Review and photos by Takama, edited by Suspsy
Ever since someone reviewed a Boley Dilophosaurus, I began to rethink exactly what is open for reviewing on this blog. I thought I would test the waters by reviewing one of my cheap “Chinasaurs” brand dinosaurs that I have been buying every time I go to the local vegetable or fruit festivals, whenever they are available.
Before I start, I just want to get one thing straight. This is a cheap toy that will never stand up to the likes of Safari, CollectA, Papo, or even Schleich. And it has many accuracy problems to boot. The toy I’m reviewing is part of a small group of dinosaurs made by Rhode Island Novelty, which, from what I can tell, is basically a party supplies outlet. Now, these dinosaurs are cheaply made, but they are still durable enough for rough play unlike the Jurassic World Bashers and Biters toys. The reason they look so outdated is because they have been around since the 1990s’ (I remember getting some of them back in those days). As such, I’m not going to be as critical as I am with most other toys I review for this blog.

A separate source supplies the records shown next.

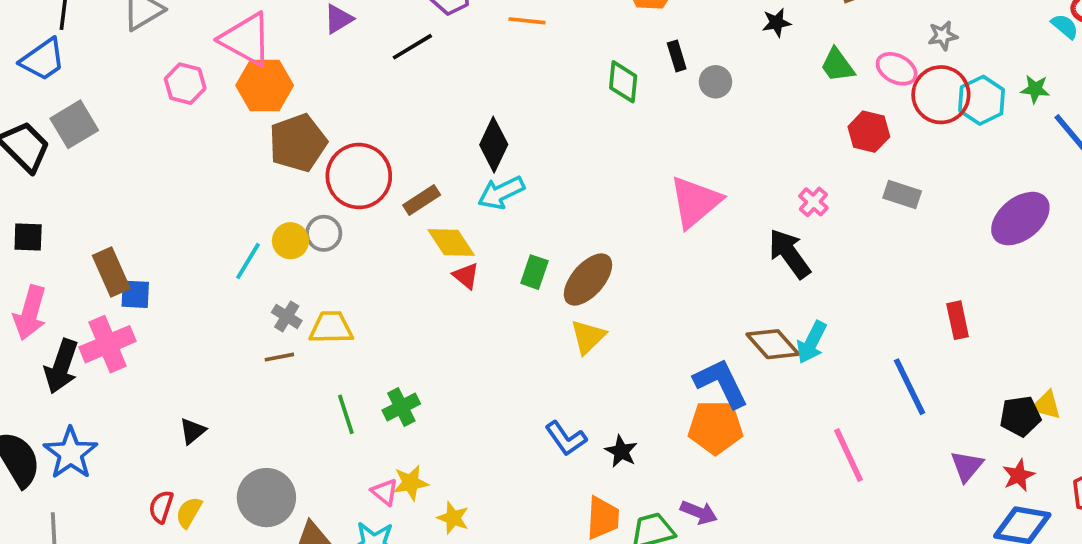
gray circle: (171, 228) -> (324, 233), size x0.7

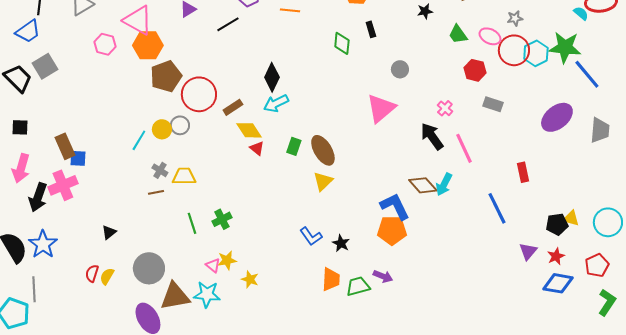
gray circle: (715, 82) -> (400, 69), moved
green star: (1035, 89) -> (565, 47), size x2.0
brown ellipse: (588, 280) -> (323, 150), turned -72
pink line: (849, 455) -> (464, 148), moved

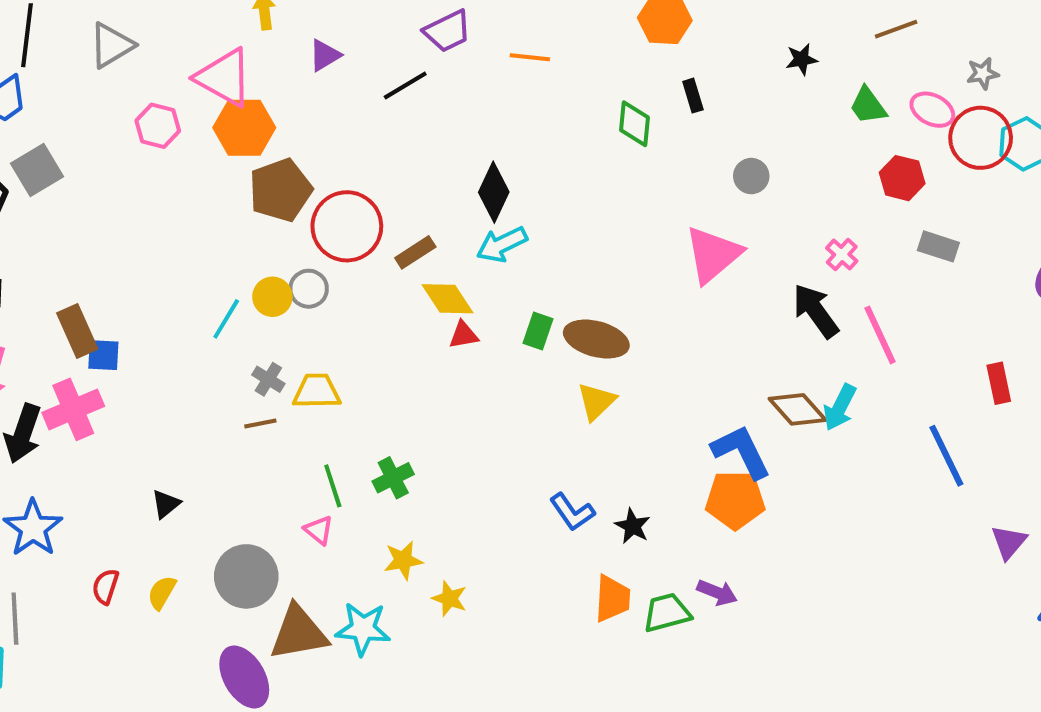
red triangle: (257, 148) -> (464, 335), turned -49
brown ellipse: (323, 150) -> (596, 339), turned -44
pink triangle: (213, 265) -> (319, 530), moved
red semicircle: (92, 273) -> (105, 586), moved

The Rhode Island Novelty Velociraptor is your standard 20th century depiction of a dromaeosaur, which is to say it looks less like a Velociraptor and more like a Deinonychus. Despite this, it is made in a tripod pose. The details on it are very lacking. The whole body is just covered in round lines and the teeth are very blunted. Of course, since this is a standard toy from the 90s’, it remains featherless and its hands are pronated. Honestly, because of this toy’s classic look, I really like it, as it’s something that could be found in a Ray Harryhausen movie. The only reason I think he did not include one in any of his works is because dromaeosaurs were not as popular when he was still working his stop motion magic during the 80s’. The colours on this guy are dark orange and brown with some darker brown highlights. The teeth are white and the eyes are an evil red. As far as I can see, the base colour of this model is grey and the whole bottom part of the body is not painted.
Overall, I can’t recommend this at all to dinosaur collectors. It’s pretty darn cheap, and can be bought in a set from the website I linked to above. I bought mine separately from a vendor at one of my local festivals. As of now, I only have seven of the twelve little figures, and I do not plan on buying them in bulk from the website. Instead, I will buy these models whenever I visit a festival and find a vendor that sells them.